In Religion and the One, Frederick Copleston investigates the metaphysical relationship between the One and the Many found within both religious and philosophical enquiry. These lectures attempt to synthesize the “natural” or philosophical theology envisaged by Lord Gifford with the interest of non-western cultures espoused during his advanced years. This enquiry leads Copleston to conclude that the activity of synthesizing many empirical facts on the metaphysical level culminates in an elusive project of understanding the One.
Whilst acknowledging that inductive metaphysics is a natural and legitimate mental activity, Copleston asserts in his introductory essays that one should not be surprised at the plurality of world-views in response to the question of the One and the Many.

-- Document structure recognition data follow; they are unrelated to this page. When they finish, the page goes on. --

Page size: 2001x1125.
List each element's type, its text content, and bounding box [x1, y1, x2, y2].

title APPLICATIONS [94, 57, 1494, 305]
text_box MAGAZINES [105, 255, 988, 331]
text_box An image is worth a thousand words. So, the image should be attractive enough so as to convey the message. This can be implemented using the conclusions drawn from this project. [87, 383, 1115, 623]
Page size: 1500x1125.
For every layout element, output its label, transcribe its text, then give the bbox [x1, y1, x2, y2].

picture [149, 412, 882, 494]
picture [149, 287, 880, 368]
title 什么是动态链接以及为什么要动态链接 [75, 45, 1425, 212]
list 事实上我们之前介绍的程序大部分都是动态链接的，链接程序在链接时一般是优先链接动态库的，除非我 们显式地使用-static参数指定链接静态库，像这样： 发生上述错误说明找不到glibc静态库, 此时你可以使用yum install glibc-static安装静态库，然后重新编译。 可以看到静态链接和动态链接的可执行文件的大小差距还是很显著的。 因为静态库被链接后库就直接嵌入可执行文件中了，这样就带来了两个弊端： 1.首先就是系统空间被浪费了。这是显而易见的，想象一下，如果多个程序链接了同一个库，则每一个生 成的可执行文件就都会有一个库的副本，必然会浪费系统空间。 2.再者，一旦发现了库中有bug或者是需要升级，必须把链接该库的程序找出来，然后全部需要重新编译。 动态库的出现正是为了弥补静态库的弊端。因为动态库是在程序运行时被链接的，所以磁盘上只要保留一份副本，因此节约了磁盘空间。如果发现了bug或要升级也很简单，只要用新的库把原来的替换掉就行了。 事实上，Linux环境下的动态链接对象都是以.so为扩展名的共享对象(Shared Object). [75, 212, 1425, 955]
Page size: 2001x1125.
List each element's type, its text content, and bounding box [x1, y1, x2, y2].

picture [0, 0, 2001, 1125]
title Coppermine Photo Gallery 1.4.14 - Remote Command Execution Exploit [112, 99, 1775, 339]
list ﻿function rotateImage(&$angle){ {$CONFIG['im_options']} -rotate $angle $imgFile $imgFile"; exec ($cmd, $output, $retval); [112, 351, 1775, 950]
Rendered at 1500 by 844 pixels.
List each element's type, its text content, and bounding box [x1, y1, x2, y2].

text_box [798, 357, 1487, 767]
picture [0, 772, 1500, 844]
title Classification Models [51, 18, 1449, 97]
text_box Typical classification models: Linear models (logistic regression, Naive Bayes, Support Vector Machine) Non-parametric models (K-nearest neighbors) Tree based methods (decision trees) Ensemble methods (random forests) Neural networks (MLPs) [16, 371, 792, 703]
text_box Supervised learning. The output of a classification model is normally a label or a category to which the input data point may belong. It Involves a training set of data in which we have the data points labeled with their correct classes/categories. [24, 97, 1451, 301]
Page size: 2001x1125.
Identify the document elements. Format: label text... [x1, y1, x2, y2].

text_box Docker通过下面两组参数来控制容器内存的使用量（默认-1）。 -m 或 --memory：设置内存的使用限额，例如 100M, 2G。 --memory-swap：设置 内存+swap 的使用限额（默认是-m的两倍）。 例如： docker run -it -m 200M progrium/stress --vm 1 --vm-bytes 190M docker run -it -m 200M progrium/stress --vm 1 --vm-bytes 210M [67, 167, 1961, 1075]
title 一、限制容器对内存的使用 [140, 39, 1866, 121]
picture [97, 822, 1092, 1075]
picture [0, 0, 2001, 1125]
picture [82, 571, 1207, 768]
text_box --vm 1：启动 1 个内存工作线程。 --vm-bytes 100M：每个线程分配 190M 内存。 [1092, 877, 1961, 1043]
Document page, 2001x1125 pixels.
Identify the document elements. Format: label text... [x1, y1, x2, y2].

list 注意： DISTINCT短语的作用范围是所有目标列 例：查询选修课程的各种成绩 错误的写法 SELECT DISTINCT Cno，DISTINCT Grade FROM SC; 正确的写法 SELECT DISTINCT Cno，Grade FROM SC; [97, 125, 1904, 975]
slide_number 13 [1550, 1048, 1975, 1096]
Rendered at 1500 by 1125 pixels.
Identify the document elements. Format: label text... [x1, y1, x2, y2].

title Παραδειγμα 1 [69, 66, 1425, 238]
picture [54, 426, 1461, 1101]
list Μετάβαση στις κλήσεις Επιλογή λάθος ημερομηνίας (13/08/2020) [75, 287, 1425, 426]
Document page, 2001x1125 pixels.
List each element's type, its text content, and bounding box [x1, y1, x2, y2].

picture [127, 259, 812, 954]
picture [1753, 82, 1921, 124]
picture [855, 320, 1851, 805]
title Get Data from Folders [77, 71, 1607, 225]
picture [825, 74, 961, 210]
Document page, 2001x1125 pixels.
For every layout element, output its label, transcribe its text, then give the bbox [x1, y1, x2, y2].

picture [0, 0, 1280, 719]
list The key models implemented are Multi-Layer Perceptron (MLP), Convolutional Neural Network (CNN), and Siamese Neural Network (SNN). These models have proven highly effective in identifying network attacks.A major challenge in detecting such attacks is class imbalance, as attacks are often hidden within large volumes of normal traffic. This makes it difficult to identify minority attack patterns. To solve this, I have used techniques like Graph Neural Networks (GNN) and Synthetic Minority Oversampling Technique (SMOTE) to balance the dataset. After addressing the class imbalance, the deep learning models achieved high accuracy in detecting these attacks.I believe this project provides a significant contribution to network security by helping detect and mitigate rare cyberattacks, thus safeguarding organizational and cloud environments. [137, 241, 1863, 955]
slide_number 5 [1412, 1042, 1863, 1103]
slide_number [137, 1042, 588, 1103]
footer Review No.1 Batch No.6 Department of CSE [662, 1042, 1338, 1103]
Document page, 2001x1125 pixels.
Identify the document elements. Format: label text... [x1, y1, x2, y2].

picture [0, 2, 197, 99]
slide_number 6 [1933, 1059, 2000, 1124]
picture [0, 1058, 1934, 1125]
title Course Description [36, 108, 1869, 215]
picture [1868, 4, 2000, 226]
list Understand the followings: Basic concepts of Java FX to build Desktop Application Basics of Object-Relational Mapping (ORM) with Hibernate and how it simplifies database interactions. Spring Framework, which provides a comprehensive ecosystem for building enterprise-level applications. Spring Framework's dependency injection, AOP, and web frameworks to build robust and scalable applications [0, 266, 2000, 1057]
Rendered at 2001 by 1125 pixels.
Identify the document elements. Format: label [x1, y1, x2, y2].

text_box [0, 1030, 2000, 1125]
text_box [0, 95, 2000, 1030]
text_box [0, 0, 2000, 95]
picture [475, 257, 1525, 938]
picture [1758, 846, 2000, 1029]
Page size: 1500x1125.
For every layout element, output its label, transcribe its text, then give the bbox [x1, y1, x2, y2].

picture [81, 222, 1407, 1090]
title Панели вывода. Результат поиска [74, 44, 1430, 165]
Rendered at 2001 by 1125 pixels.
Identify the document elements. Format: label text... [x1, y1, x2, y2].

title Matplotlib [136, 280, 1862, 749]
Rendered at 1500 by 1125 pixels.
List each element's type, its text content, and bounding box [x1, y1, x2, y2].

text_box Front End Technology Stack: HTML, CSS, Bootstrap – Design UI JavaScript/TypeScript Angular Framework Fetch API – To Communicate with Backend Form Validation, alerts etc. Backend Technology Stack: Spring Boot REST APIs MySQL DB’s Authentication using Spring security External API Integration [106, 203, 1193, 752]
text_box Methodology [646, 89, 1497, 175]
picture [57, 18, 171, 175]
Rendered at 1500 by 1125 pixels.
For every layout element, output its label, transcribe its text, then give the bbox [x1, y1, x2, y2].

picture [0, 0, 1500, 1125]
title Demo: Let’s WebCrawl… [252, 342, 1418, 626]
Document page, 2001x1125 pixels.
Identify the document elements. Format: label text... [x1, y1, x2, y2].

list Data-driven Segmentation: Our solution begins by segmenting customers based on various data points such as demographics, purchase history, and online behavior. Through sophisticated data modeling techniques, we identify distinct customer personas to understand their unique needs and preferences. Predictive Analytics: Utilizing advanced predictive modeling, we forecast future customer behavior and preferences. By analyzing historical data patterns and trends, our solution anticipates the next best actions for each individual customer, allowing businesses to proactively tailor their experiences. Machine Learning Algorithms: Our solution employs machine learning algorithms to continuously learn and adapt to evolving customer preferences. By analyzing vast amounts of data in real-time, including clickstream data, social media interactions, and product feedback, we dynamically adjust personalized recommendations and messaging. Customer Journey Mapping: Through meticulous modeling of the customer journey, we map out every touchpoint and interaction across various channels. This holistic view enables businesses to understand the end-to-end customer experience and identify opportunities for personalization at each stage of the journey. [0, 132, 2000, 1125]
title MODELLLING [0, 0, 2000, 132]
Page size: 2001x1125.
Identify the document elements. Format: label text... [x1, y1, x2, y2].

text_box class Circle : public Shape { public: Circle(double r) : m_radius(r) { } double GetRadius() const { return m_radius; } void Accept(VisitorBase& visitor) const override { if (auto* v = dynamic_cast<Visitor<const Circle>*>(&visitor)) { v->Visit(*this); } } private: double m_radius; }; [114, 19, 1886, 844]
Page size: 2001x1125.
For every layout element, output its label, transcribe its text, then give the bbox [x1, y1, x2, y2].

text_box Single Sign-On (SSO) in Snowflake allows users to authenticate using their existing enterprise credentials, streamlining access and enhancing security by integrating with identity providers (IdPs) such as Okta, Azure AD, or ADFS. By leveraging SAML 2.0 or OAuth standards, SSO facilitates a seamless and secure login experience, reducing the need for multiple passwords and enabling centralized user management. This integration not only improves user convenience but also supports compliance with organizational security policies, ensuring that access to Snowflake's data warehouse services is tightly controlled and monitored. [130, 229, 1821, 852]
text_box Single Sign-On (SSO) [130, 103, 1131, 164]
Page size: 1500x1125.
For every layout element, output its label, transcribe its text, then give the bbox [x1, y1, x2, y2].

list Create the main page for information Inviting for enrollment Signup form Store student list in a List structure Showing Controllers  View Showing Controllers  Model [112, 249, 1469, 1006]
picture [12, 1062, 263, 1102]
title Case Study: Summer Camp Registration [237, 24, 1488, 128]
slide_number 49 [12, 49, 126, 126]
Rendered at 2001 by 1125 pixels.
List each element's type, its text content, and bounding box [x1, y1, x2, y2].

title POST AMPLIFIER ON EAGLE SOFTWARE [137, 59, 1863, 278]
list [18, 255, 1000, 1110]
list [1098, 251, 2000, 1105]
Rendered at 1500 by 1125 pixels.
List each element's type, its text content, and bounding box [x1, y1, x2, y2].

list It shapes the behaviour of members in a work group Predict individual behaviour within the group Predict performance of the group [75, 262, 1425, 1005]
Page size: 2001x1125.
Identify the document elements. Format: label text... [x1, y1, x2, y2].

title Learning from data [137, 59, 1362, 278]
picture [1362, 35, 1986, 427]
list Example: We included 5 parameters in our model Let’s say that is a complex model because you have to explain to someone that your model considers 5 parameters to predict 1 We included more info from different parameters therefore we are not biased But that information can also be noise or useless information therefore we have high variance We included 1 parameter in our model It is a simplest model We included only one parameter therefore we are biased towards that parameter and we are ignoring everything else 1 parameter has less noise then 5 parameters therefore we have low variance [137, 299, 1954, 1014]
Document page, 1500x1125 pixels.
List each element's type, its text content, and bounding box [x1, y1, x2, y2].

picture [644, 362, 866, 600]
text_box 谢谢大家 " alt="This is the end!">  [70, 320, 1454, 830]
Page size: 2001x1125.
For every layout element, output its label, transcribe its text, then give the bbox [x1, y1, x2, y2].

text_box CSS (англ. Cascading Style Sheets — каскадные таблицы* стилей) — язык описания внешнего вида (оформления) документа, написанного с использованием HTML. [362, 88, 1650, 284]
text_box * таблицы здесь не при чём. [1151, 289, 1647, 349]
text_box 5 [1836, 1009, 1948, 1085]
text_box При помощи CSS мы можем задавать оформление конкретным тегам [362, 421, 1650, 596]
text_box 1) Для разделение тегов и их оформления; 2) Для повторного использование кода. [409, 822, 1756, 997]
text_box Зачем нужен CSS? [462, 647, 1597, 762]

Various philosophies and theological systems acknowledge the existence of the transcendent One with the Many encountered in everyday experience.
In the second set of lectures (chapters 3-6), Copleston investigates the ways in which both Western philosophy and non-Western religions seek to address the transcendence and immanence of the One and the Many. Thus, Taoism and Buddhism both reject the idea that a transcendent ultimate reality is distinct from the phenomenal world, while Advaita Vedanta identifies the One with the Absolute whose plurality can only be seen from a higher point of view than that of everyday life. In terms of Islam, Copleston seeks to demonstrate the historically close connection between philosophy and mystical spirituality in the line of Islamic thought, between the eleventh century and the nineteenth century. Finally, the diachronic connection between metaphysics and religion in the West addresses the unity and infinity of God found within historical Christian theology.
In the third set of lectures (chapters 7-9), Copleston investigates the epistemic importance of how the Many of sense-perception can understand the One based upon inference. This line of argumentation centers upon the natural movement of the human mind to analyze the various entities within the world and synthesize them into a unified reality. This attention to the individual leads naturally into a consideration of the Self and the One, in which the human individual is able to view the world as both correlative and distinct. Whilst he acknowledges that there are different degrees of awareness of the divine presence, Copleston concludes that suprasensory mystical experiences must be coupled with empirical and philosophical enquiry.
Finally, Copleston turns his attention toward the ethical and social ideals that result in humanity’s search for truth (chapters 10-11). Whilst theoretically possible to separate ethical injunctions from metaphysical or theological assumptions, moral language should be viewed through the forms of life that will lead to a philosophical anthropology situated within a wider context. As such, religious interest and metaphysics, combined with the limitations of language, converge and culminate to a certain point in mysticism. Yet, a correspondence theory of truth means that metaphysical considerations must be grounded within empirical data to produce the positive concepts of God that are necessary for religion in its devotional and social aspects.